The inquest into the 54-year-olds’ death has now concluded that she died following gross neglect due to a continuous sequence of shortcomings in her care. Their findings included:

  1. That there weren’t effective systems in place to keep Samantha safe on 22 October 2021
  2. That there was a lack of adequate training of staff
  3. That there was a failure to remove ligature risks from bedrooms
  4. That Samantha’s risk was not appropriately assessed or managed
  5. That Samantha was not appropriately observed.

Ms Boazman’s family describe her as a “kind hearted, caring, and generous person who would always put others before herself and who knew how to make others laugh”. She was intelligent and quick-witted and showed amazing courage in the face of her long standing mental ill health.

“My family has been completely devastated by what has happened to my mum. We thought that she was being cared for and was safe but it turns out that the opposite is true,” said Samantha’s daughter, Chantelle Blood.

“I know in my heart that my mum had no intention to end her life that day, and the fact that she was allowed to shows how badly she was failed. Her death was completely preventable and I am glad that the jury recognised this.”

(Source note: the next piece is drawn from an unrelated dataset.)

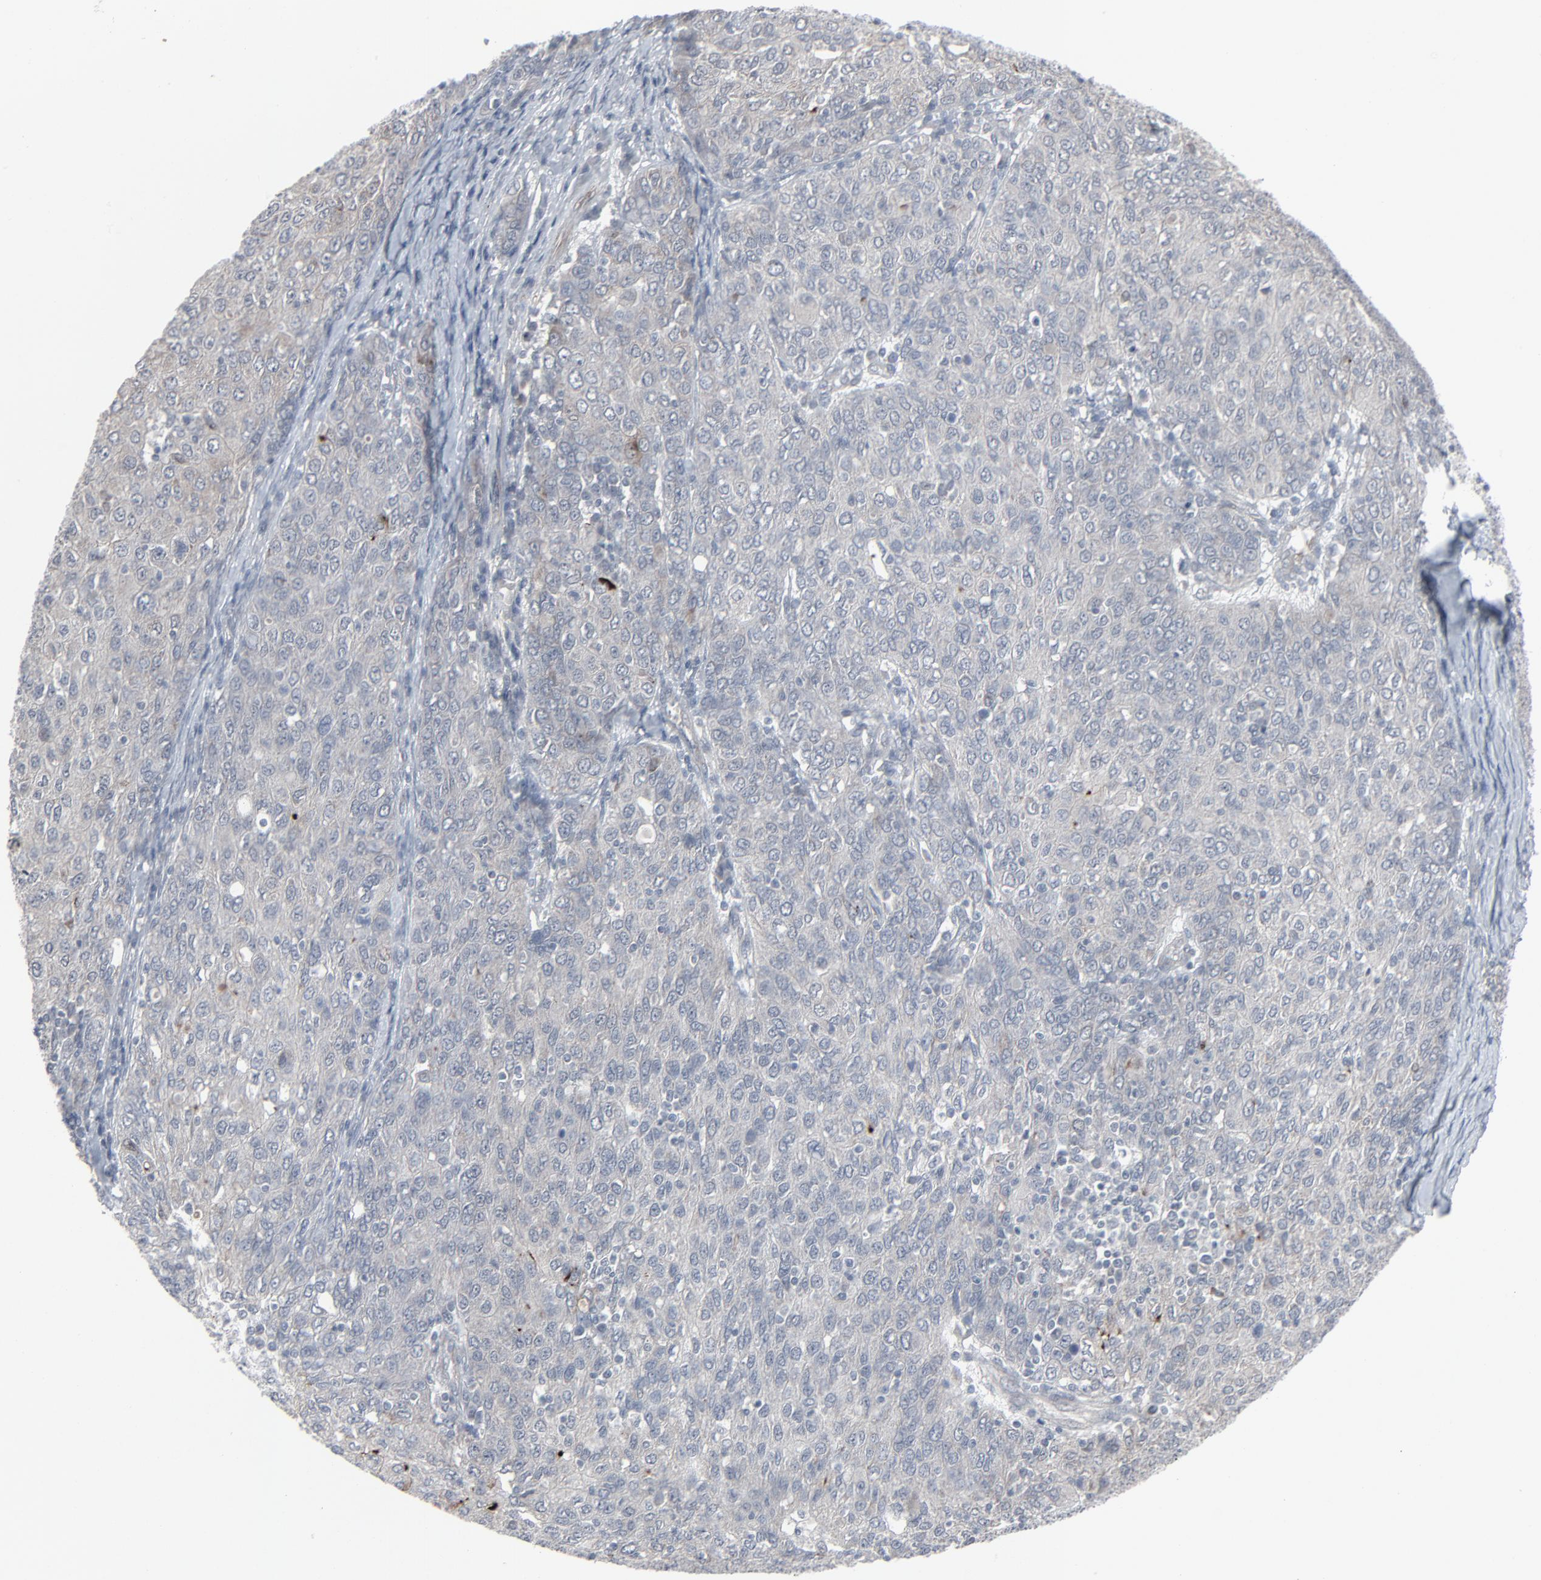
{"staining": {"intensity": "weak", "quantity": ">75%", "location": "cytoplasmic/membranous"}, "tissue": "ovarian cancer", "cell_type": "Tumor cells", "image_type": "cancer", "snomed": [{"axis": "morphology", "description": "Carcinoma, endometroid"}, {"axis": "topography", "description": "Ovary"}], "caption": "Immunohistochemical staining of human ovarian cancer shows weak cytoplasmic/membranous protein expression in approximately >75% of tumor cells.", "gene": "NEUROD1", "patient": {"sex": "female", "age": 50}}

During the inquest, which was held at Leicester City and South Leicestershire Coroner’s Court, the jury heard that on the day of her death Samantha asked for one-to-one’s from a number of staff but it was said that these could not be facilitated due to staffing issues. This was despite this being a recognised mechanism to decrease Samantha’s risk. She also asked for medication to help her feel less anxious but this was not facilitated. She was observed at points to be crying and pacing. A healthcare assistant was sufficiently concerned about Samantha’s presentation that day that she locked Samantha’s bedroom door to ensure that Samantha remained in communal areas. However, after consulting with the ward psychologist, the healthcare assistant was instructed to unlock the door, despite Samantha not having been directly assessed by either the nurse in charge or the psychologist. Instead, Samantha was allowed back into her room and told to practice relaxation techniques. The evidence was that no one reviewed Samantha’s observation levels or undertook a check of her room to ensure that she did not have access to items with which she could harm herself.

Samantha was due to be checked every hour by staff. However, no check was undertaken between approximately 5.30pm and 6.45pm when Samantha was found unconscious, having self-harmed with a specific risk item that remained in her room. The inquest heard that there were delays in staff locating the relevant emergency equipment and in calling an ambulance. Sadly, Samantha died later that day.

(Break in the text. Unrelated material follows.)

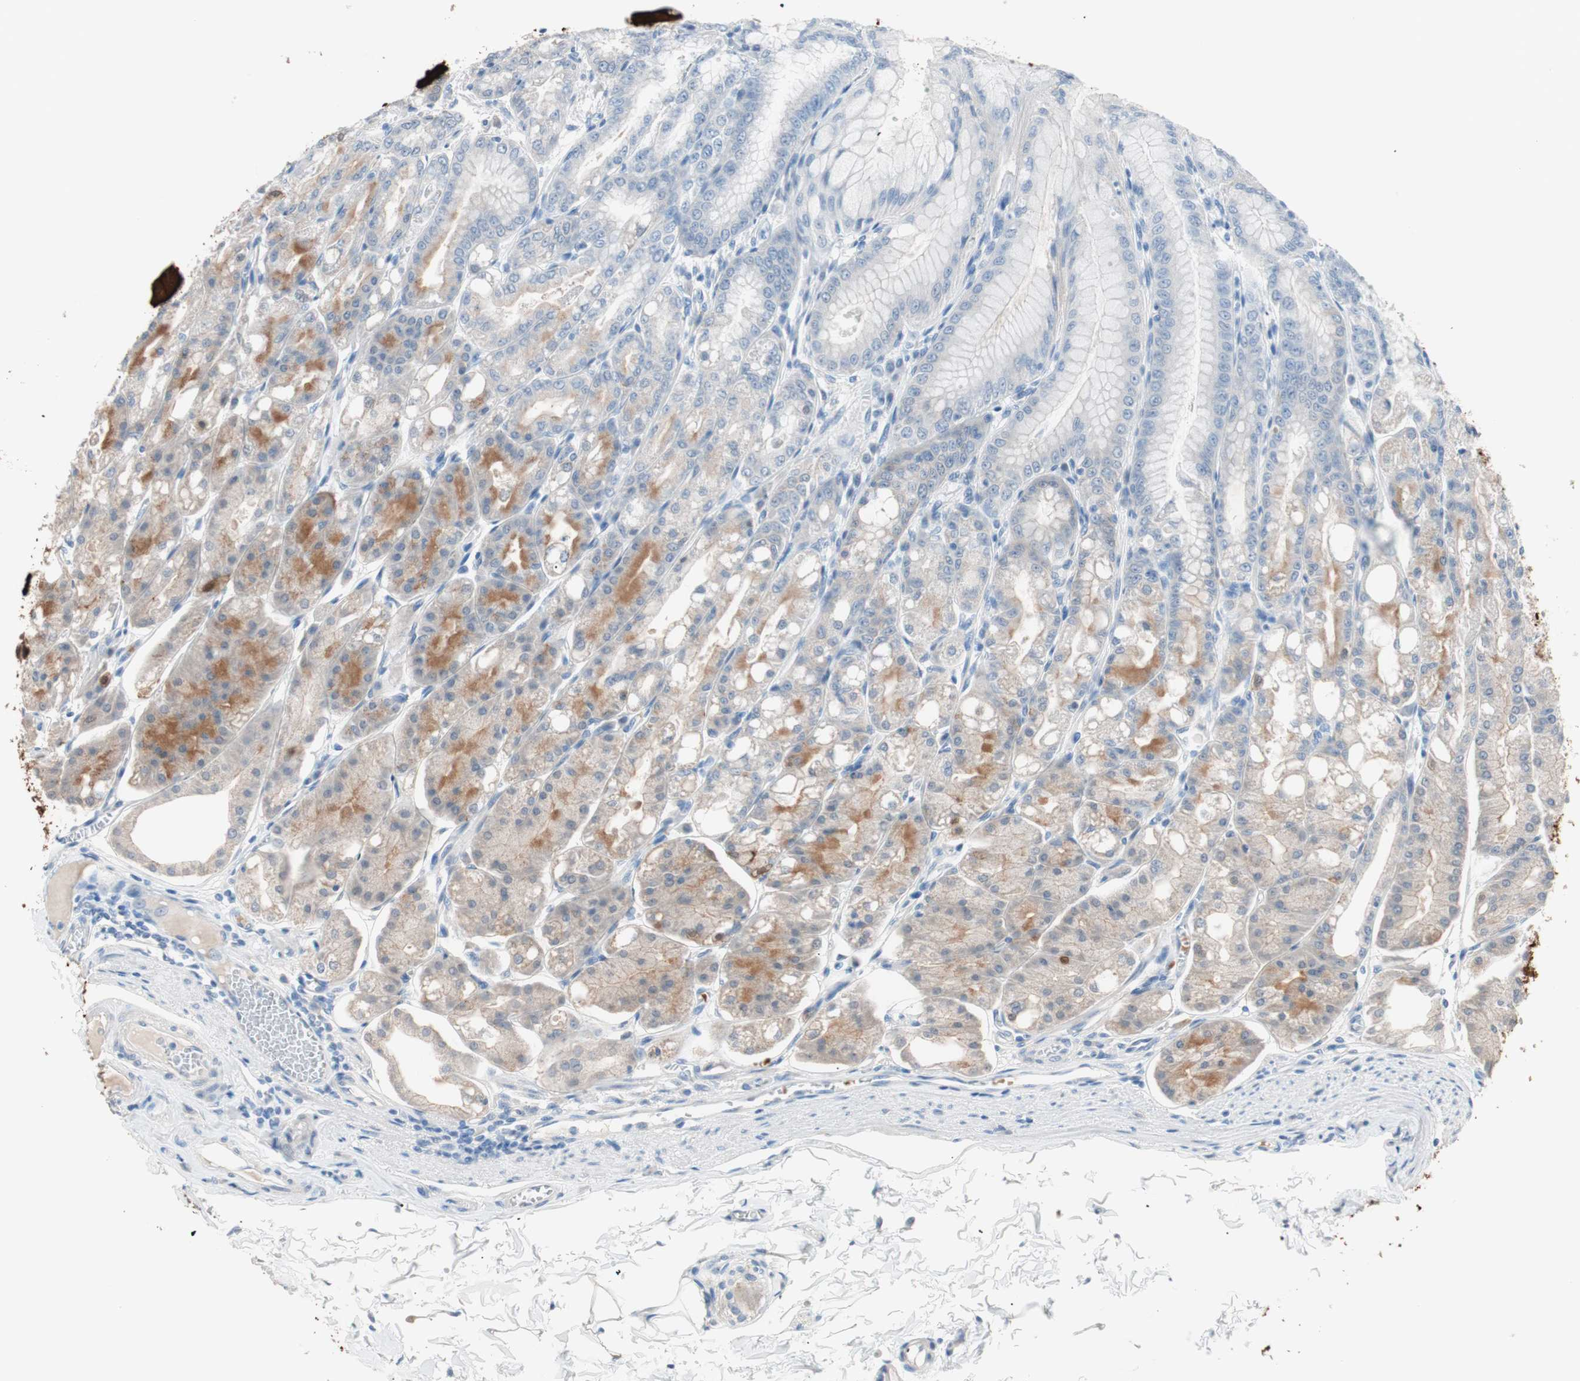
{"staining": {"intensity": "moderate", "quantity": "<25%", "location": "cytoplasmic/membranous"}, "tissue": "stomach", "cell_type": "Glandular cells", "image_type": "normal", "snomed": [{"axis": "morphology", "description": "Normal tissue, NOS"}, {"axis": "topography", "description": "Stomach, lower"}], "caption": "Brown immunohistochemical staining in benign human stomach exhibits moderate cytoplasmic/membranous positivity in about <25% of glandular cells. (DAB (3,3'-diaminobenzidine) = brown stain, brightfield microscopy at high magnification).", "gene": "VIL1", "patient": {"sex": "male", "age": 71}}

The inquest jury heard evidence over 7 days, including in respect of concerns that had been raised both with and by senior managers about the safety and culture of the hospital. Although reliance on agency staff was high, agency staff on the ward on 22 October told the inquest that they had not received an induction from Sturdee Hospital.  

Following Samantha’s death, the Care Quality Commission carried out an unannounced inspection of Sturdee Community Hospital. The Commission rated the hospital inadequate, and found not only that the hospital’s ligature risk assessment was incomplete but that there was also no specific mitigation for ligature risks.

Bosses at the hospital, which sits on Runcorn Road, said “significant” improvements had been made at the facility since Samantha’s death. She had been a resident at their for over a year and “they described her as “well liked by staff and other patients.”

“Since Samantha passed away, we have been working with the CQC, and all other parties, to jointly learn any lessons from Samantha’s death, and to focus on the health and well-being of all our patients, which is our number one priority at all times,” they said in a statement.

“We recognise today’s verdict from the coroner, and have already made significant quality improvements at the hospital since Samantha’s death.

“We will now take time to reflect and see if there are any additional steps that we can take to further improve the standard of care we provide to our patients.”

Anyone affected by Samantha’s story, should call Samaritans on 116 123.